### Saved entries:
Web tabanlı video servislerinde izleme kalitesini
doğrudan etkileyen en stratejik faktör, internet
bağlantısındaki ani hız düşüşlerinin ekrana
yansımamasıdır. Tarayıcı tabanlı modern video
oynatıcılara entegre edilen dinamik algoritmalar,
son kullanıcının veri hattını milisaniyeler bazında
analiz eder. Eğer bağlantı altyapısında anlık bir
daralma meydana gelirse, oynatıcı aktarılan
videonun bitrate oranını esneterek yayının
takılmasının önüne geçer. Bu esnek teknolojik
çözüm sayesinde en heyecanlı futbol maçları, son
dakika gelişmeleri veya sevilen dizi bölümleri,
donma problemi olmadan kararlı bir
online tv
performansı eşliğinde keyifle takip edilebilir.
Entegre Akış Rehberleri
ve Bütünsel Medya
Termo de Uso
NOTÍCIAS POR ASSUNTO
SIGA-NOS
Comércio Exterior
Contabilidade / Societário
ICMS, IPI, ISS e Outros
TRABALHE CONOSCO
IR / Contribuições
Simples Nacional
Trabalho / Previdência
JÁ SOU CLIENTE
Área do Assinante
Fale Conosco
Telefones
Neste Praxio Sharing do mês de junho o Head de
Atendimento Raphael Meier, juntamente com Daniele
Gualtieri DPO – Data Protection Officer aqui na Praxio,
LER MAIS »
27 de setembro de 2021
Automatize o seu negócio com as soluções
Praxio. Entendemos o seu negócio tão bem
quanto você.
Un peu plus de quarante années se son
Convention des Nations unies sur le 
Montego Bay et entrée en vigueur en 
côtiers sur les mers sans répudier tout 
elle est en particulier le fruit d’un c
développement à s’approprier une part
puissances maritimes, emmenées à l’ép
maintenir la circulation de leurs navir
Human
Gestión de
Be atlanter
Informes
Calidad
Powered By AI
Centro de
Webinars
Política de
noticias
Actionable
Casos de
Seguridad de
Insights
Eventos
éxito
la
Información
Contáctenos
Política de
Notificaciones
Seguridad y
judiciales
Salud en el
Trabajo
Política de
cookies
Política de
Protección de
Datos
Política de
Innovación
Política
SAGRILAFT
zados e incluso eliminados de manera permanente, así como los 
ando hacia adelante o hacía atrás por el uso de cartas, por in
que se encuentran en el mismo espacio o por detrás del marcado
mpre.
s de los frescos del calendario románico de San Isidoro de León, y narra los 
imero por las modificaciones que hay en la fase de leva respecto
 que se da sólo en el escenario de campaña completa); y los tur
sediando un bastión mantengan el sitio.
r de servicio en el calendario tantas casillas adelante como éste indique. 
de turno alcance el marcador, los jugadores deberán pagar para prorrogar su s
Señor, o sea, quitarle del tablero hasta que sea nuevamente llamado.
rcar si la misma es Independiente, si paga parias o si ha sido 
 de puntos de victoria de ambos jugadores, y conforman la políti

### Assignment:
Which lines of the records above contain the word "tabanlı"? Copy each of them.

### Response for this exercise:
Web tabanlı video servislerinde izleme kalitesini
yansımamasıdır. Tarayıcı tabanlı modern video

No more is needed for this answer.